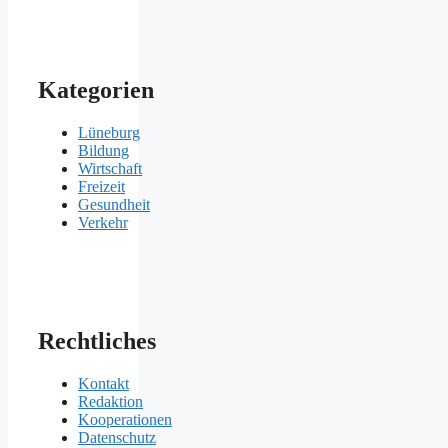
Kategorien
Lüneburg
Bildung
Wirtschaft
Freizeit
Gesundheit
Verkehr
Rechtliches
Kontakt
Redaktion
Kooperationen
Datenschutz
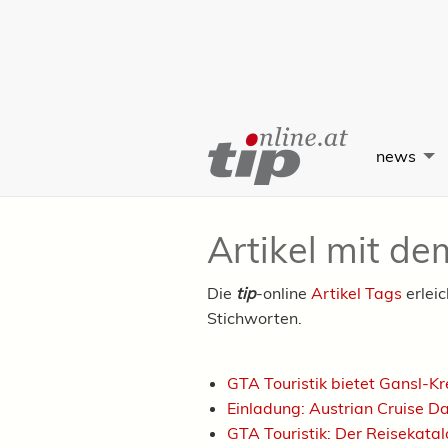
Skip
to
news
Content
Artikel mit d
Die
tip
-online
Artikel Tags
erlei
Stichworten.
GTA Touristik bietet Gansl-K
Einladung: Austrian Cruise 
GTA Touristik: Der Reisekata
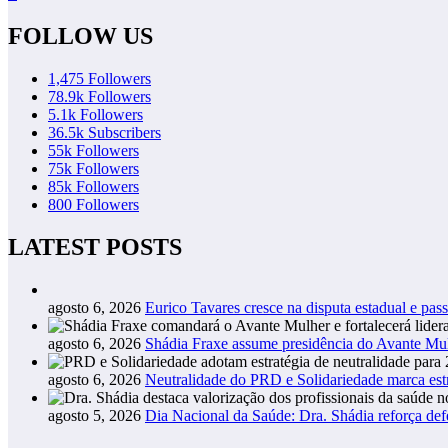
FOLLOW US
1,475
Followers
78.9k
Followers
5.1k
Followers
36.5k
Subscribers
55k
Followers
75k
Followers
85k
Followers
800
Followers
LATEST POSTS
agosto 6, 2026
Eurico Tavares cresce na disputa estadual e pass
agosto 6, 2026
Shádia Fraxe assume presidência do Avante M
agosto 6, 2026
Neutralidade do PRD e Solidariedade marca estr
agosto 5, 2026
Dia Nacional da Saúde: Dra. Shádia reforça def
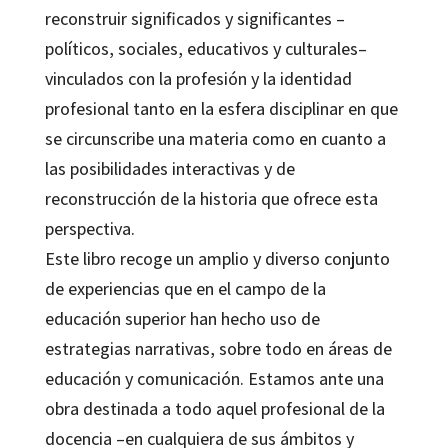
reconstruir significados y significantes –
políticos, sociales, educativos y culturales–
vinculados con la profesión y la identidad
profesional tanto en la esfera disciplinar en que
se circunscribe una materia como en cuanto a
las posibilidades interactivas y de
reconstrucción de la historia que ofrece esta
perspectiva.
Este libro recoge un amplio y diverso conjunto
de experiencias que en el campo de la
educación superior han hecho uso de
estrategias narrativas, sobre todo en áreas de
educación y comunicación. Estamos ante una
obra destinada a todo aquel profesional de la
docencia –en cualquiera de sus ámbitos y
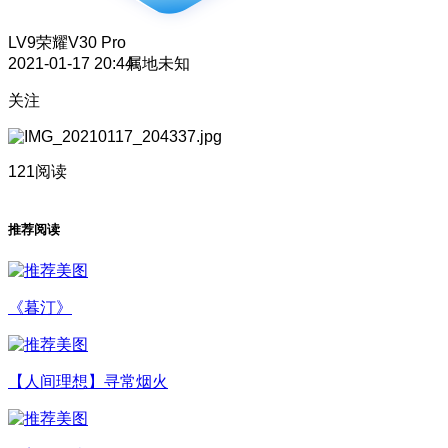
LV9
荣耀V30 Pro
2021-01-17 20:44
属地未知
关注
121阅读
推荐阅读
《暮汀》
【人间理想】寻常烟火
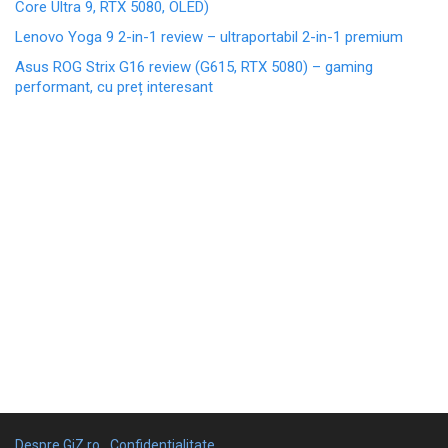
Core Ultra 9, RTX 5080, OLED)
Lenovo Yoga 9 2-in-1 review – ultraportabil 2-in-1 premium
Asus ROG Strix G16 review (G615, RTX 5080) – gaming
performant, cu preț interesant
Despre GiZ.ro
Confidentialitate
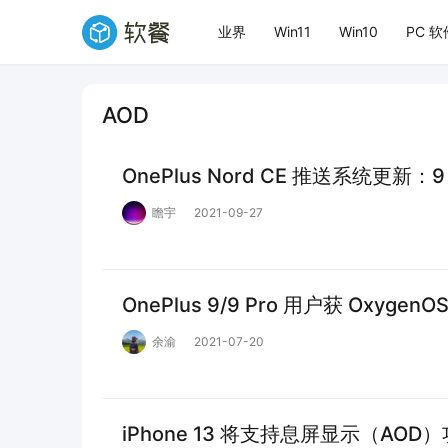
业界
Win11
Win10
PC 软
AOD
OnePlus Nord CE 推送系统更新
瞻宇
2021-09-27
OnePlus 9/9 Pro 用户获 OxygenO
余渝
2021-07-20
iPhone 13 将支持息屏显示（AOD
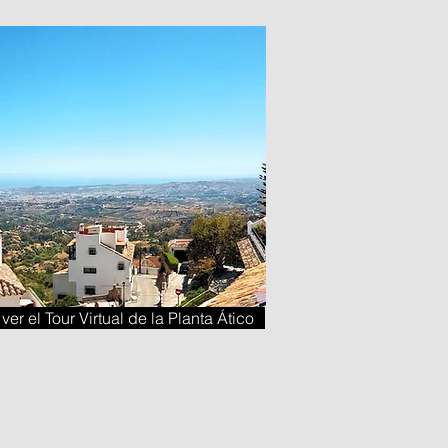
ver el Tour Virtual de la Planta Ático
"La Cabaña"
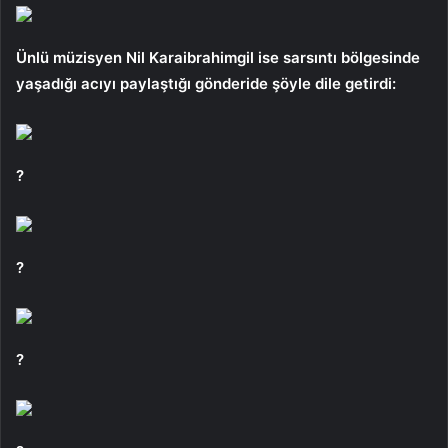
Ünlü müzisyen Nil Karaibrahimgil ise sarsıntı bölgesinde
yaşadığı acıyı paylaştığı gönderide şöyle dile getirdi:
?
?
?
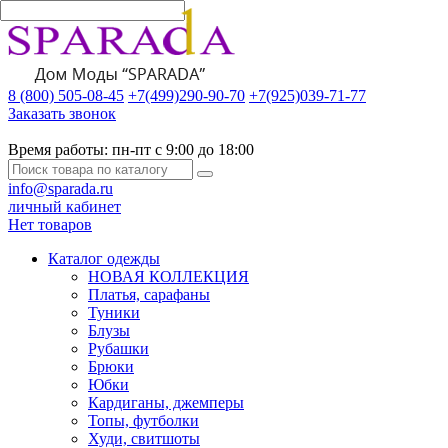
8 (800) 505-08-45
+7(499)290-90-70
+7(925)039-71-77
Заказать звонок
Время работы:
пн-пт с 9:00 до 18:00
info@sparada.ru
личный кабинет
Нет товаров
Каталог одежды
НОВАЯ КОЛЛЕКЦИЯ
Платья, сарафаны
Туники
Блузы
Рубашки
Брюки
Юбки
Кардиганы, джемперы
Топы, футболки
Худи, свитшоты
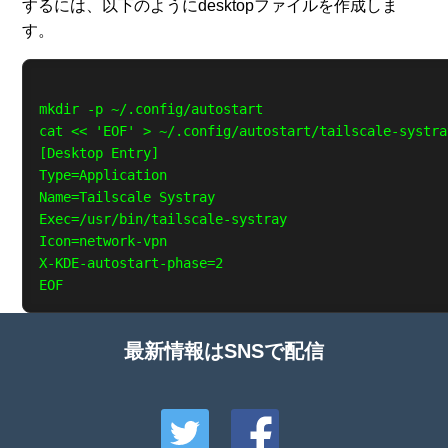
するには、以下のようにdesktopファイルを作成しま
す。
mkdir -p ~/.config/autostart

cat << 'EOF' > ~/.config/autostart/tailscale-systra
[Desktop Entry]

Type=Application

Name=Tailscale Systray

Exec=/usr/bin/tailscale-systray

Icon=network-vpn

X-KDE-autostart-phase=2

最新情報はSNSで配信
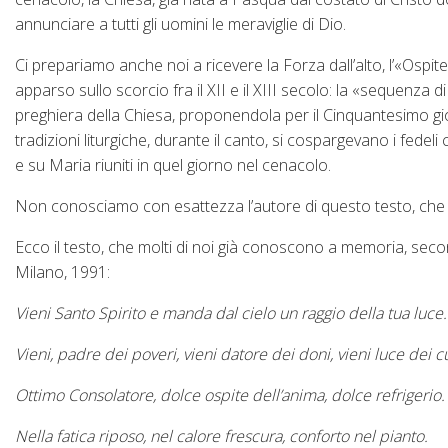
annunciare a tutti gli uomini le meraviglie di Dio.
Ci prepariamo anche noi a ricevere la Forza dall’alto, l’«Ospi
apparso sullo scorcio fra il XII e il XIII secolo: la «sequenza
preghiera della Chiesa, proponendola per il Cinquantesimo gi
tradizioni liturgiche, durante il canto, si cospargevano i fedeli
e su Maria riuniti in quel giorno nel cenacolo.
Non conosciamo con esattezza l’autore di questo testo, che 
Ecco il testo, che molti di noi già conoscono a memoria, sec
Milano, 1991:
Vieni Santo Spirito e manda dal cielo un raggio della tua luce.
Vieni, padre dei poveri, vieni datore dei doni, vieni luce dei c
Ottimo Consolatore, dolce ospite dell’anima, dolce refrigerio.
Nella fatica riposo, nel calore frescura, conforto nel pianto.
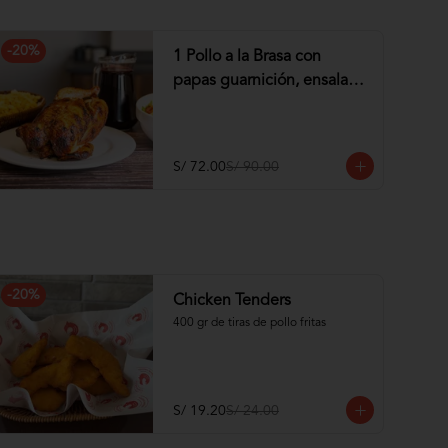
-
20
%
1 Pollo a la Brasa con
papas guarnición, ensalada
y Chicha de 1 lt
S/ 72.00
S/ 90.00
-
20
%
Chicken Tenders
400 gr de tiras de pollo fritas
S/ 19.20
S/ 24.00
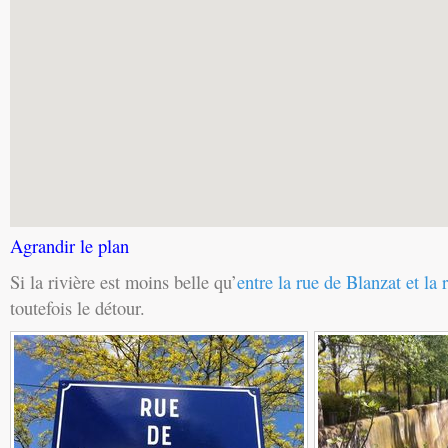
Agrandir le plan
Si la rivière est moins belle qu’
entre la rue de Blanzat et la
toutefois le détour.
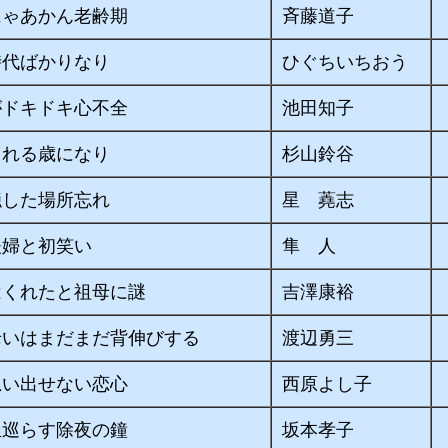
にゃあかん老齢期
斉藤道子
時代ばかりなり
ひぐちいちおう
がドキドキ心不全
池田知子
くれる歳になり
杉山鈴谷
隠した場所忘れ
星 蕘志
夫婦と初笑い
隼 人
はくれたと祖母に謎
吉澤康裕
老いはまだまだ背伸びする
渡辺勇三
思い出せない恋心
西原よし子
生巡らす除夜の鐘
坂本孝子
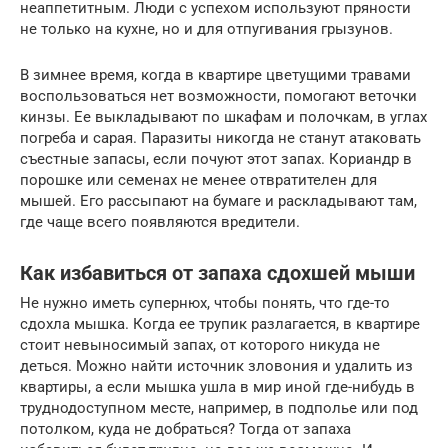
неаппетитным. Люди с успехом используют пряности
не только на кухне, но и для отпугивания грызунов.
В зимнее время, когда в квартире цветущими травами
воспользоваться нет возможности, помогают веточки
кинзы. Ее выкладывают по шкафам и полочкам, в углах
погреба и сарая. Паразиты никогда не станут атаковать
съестные запасы, если почуют этот запах. Кориандр в
порошке или семенах не менее отвратителен для
мышей. Его рассыпают на бумаге и раскладывают там,
где чаще всего появляются вредители.
Как избавиться от запаха сдохшей мыши
Не нужно иметь супернюх, чтобы понять, что где-то
сдохла мышка. Когда ее трупик разлагается, в квартире
стоит невыносимый запах, от которого никуда не
деться. Можно найти источник зловония и удалить из
квартиры, а если мышка ушла в мир иной где-нибудь в
труднодоступном месте, например, в подполье или под
потолком, куда не добраться? Тогда от запаха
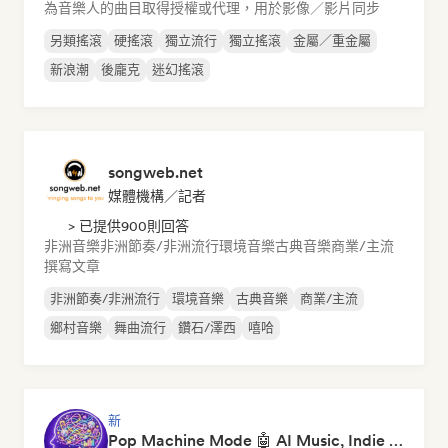
為音樂人的曲目取得授權或代理，用於影像／影片同步
另類搖滾
硬搖滾
獨立流行
獨立搖滾
金屬／重金屬
新浪潮
後龐克
迷幻搖滾
songweb.net
媒體機構／記者
> 已提供900則回答
非洲音樂
非洲節奏/非洲流行
環境音樂
古典音樂
商業/主流
撰寫文章
非洲節奏/非洲流行
環境音樂
古典音樂
商業/主流
鄉村音樂
舞曲流行
鑽石/澤西
嘻哈
新
Pop Machine Mode 🤖 AI Music, Indie Pop & Dream Pop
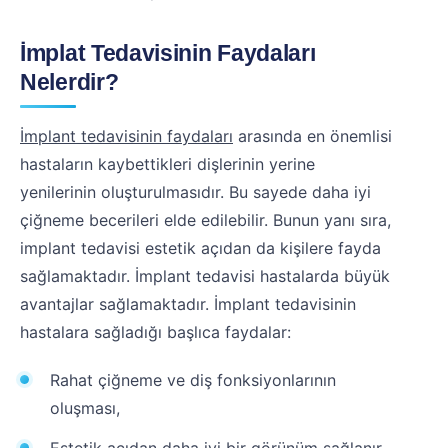
İmplat Tedavisinin Faydaları
Nelerdir?
İmplant tedavisinin faydaları
arasında en önemlisi
hastaların kaybettikleri dişlerinin yerine
yenilerinin oluşturulmasıdır. Bu sayede daha iyi
çiğneme becerileri elde edilebilir. Bunun yanı sıra,
implant tedavisi estetik açıdan da kişilere fayda
sağlamaktadır. İmplant tedavisi hastalarda büyük
avantajlar sağlamaktadır. İmplant tedavisinin
hastalara sağladığı başlıca faydalar:
Rahat çiğneme ve diş fonksiyonlarının
oluşması,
---------------
Work to be completed: Copy out, line for line and without changes, all the text that comes with the records above. Leave the pictures out of your answer.

Answer to the problem:
Kategorien
Lüneburg
Bildung
Wirtschaft
Freizeit
Gesundheit
Verkehr
Rechtliches
Kontakt
Redaktion
Kooperationen
Datenschutz
Skip
to
news
Content
Artikel mit d
Die
tip
-online
Artikel Tags
erlei
Stichworten.
GTA Touristik bietet Gansl-K
Einladung: Austrian Cruise 
GTA Touristik: Der Reisekata
FOLLOW US
1,475
Followers
78.9k
Followers
5.1k
Followers
36.5k
Subscribers
55k
Followers
75k
Followers
85k
Followers
800
Followers
LATEST POSTS
agosto 6, 2026
Eurico Tavares cresce na disputa estadual e pass
agosto 6, 2026
Shádia Fraxe assume presidência do Avante M
agosto 6, 2026
Neutralidade do PRD e Solidariedade marca estr
agosto 5, 2026
Dia Nacional da Saúde: Dra. Shádia reforça def
reconstruir significados y significantes –
políticos, sociales, educativos y culturales–
vinculados con la profesión y la identidad
profesional tanto en la esfera disciplinar en que
se circunscribe una materia como en cuanto a
las posibilidades interactivas y de
reconstrucción de la historia que ofrece esta
perspectiva.
Este libro recoge un amplio y diverso conjunto
de experiencias que en el campo de la
educación superior han hecho uso de
estrategias narrativas, sobre todo en áreas de
educación y comunicación. Estamos ante una
obra destinada a todo aquel profesional de la
docencia –en cualquiera de sus ámbitos y
LV9
荣耀V30 Pro
2021-01-17 20:44
属地未知
关注
121阅读
推荐阅读
《暮汀》
【人间理想】寻常烟火
Core Ultra 9, RTX 5080, OLED)
Lenovo Yoga 9 2-in-1 review – ultraportabil 2-in-1 premium
Asus ROG Strix G16 review (G615, RTX 5080) – gaming
performant, cu preț interesant
Despre GiZ.ro
Confidentialitate
业界
Win11
Win10
PC 软
AOD
OnePlus Nord CE 推送系统更新
瞻宇
2021-09-27
OnePlus 9/9 Pro 用户获 OxygenO
余渝
2021-07-20
iPhone 13 将支持息屏显示（AOD
ver el Tour Virtual de la Planta Ático
"La Cabaña"
Ünlü müzisyen Nil Karaibrahimgil ise sarsıntı bölgesinde
yaşadığı acıyı paylaştığı gönderide şöyle dile getirdi:
?
?
?
8 (800) 505-08-45
+7(499)290-90-70
+7(925)039-71-77
Заказать звонок
Время работы:
пн-пт с 9:00 до 18:00
info@sparada.ru
личный кабинет
Нет товаров
Каталог одежды
НОВАЯ КОЛЛЕКЦИЯ
Платья, сарафаны
Туники
Блузы
Рубашки
Брюки
Юбки
Кардиганы, джемперы
Топы, футболки
Худи, свитшоты
するには、以下のようにdesktopファイルを作成しま
す。
mkdir -p ~/.config/autostart

cat << 'EOF' > ~/.config/autostart/tailscale-systra
[Desktop Entry]

Type=Application

Name=Tailscale Systray

Exec=/usr/bin/tailscale-systray

Icon=network-vpn

X-KDE-autostart-phase=2

最新情報はSNSで配信
annunciare a tutti gli uomini le meraviglie di Dio.
Ci prepariamo anche noi a ricevere la Forza dall’alto, l’«Ospi
apparso sullo scorcio fra il XII e il XIII secolo: la «sequenza
preghiera della Chiesa, proponendola per il Cinquantesimo gi
tradizioni liturgiche, durante il canto, si cospargevano i fedeli
e su Maria riuniti in quel giorno nel cenacolo.
Non conosciamo con esattezza l’autore di questo testo, che 
Ecco il testo, che molti di noi già conoscono a memoria, sec
Milano, 1991:
Vieni Santo Spirito e manda dal cielo un raggio della tua luce.
Vieni, padre dei poveri, vieni datore dei doni, vieni luce dei c
Ottimo Consolatore, dolce ospite dell’anima, dolce refrigerio.
Nella fatica riposo, nel calore frescura, conforto nel pianto.
-
20
%
1 Pollo a la Brasa con
papas guarnición, ensalada
y Chicha de 1 lt
S/ 72.00
S/ 90.00
-
20
%
Chicken Tenders
400 gr de tiras de pollo fritas
S/ 19.20
S/ 24.00
Agrandir le plan
Si la rivière est moins belle qu’
entre la rue de Blanzat et la
toutefois le détour.
にゃあかん老齢期
斉藤道子
時代ばかりなり
ひぐちいちおう
がドキドキ心不全
池田知子
くれる歳になり
杉山鈴谷
隠した場所忘れ
星 蕘志
夫婦と初笑い
隼 人
はくれたと祖母に謎
吉澤康裕
老いはまだまだ背伸びする
渡辺勇三
思い出せない恋心
西原よし子
生巡らす除夜の鐘
坂本孝子
неаппетитным. Люди с успехом используют пряности
не только на кухне, но и для отпугивания грызунов.
В зимнее время, когда в квартире цветущими травами
воспользоваться нет возможности, помогают веточки
кинзы. Ее выкладывают по шкафам и полочкам, в углах
погреба и сарая. Паразиты никогда не станут атаковать
съестные запасы, если почуют этот запах. Кориандр в
порошке или семенах не менее отвратителен для
мышей. Его рассыпают на бумаге и раскладывают там,
где чаще всего появляются вредители.
Как избавиться от запаха сдохшей мыши
Не нужно иметь супернюх, чтобы понять, что где-то
сдохла мышка. Когда ее трупик разлагается, в квартире
стоит невыносимый запах, от которого никуда не
деться. Можно найти источник зловония и удалить из
квартиры, а если мышка ушла в мир иной где-нибудь в
труднодоступном месте, например, в подполье или под
потолком, куда не добраться? Тогда от запаха
為音樂人的曲目取得授權或代理，用於影像／影片同步
另類搖滾
硬搖滾
獨立流行
獨立搖滾
金屬／重金屬
新浪潮
後龐克
迷幻搖滾
songweb.net
媒體機構／記者
> 已提供900則回答
非洲音樂
非洲節奏/非洲流行
環境音樂
古典音樂
商業/主流
撰寫文章
非洲節奏/非洲流行
環境音樂
古典音樂
商業/主流
鄉村音樂
舞曲流行
鑽石/澤西
嘻哈
新
Pop Machine Mode 🤖 AI Music, Indie Pop & Dream Pop
İmplat Tedavisinin Faydaları
Nelerdir?
İmplant tedavisinin faydaları
arasında en önemlisi
hastaların kaybettikleri dişlerinin yerine
yenilerinin oluşturulmasıdır. Bu sayede daha iyi
çiğneme becerileri elde edilebilir. Bunun yanı sıra,
implant tedavisi estetik açıdan da kişilere fayda
sağlamaktadır. İmplant tedavisi hastalarda büyük
avantajlar sağlamaktadır. İmplant tedavisinin
hastalara sağladığı başlıca faydalar:
Rahat çiğneme ve diş fonksiyonlarının
oluşması,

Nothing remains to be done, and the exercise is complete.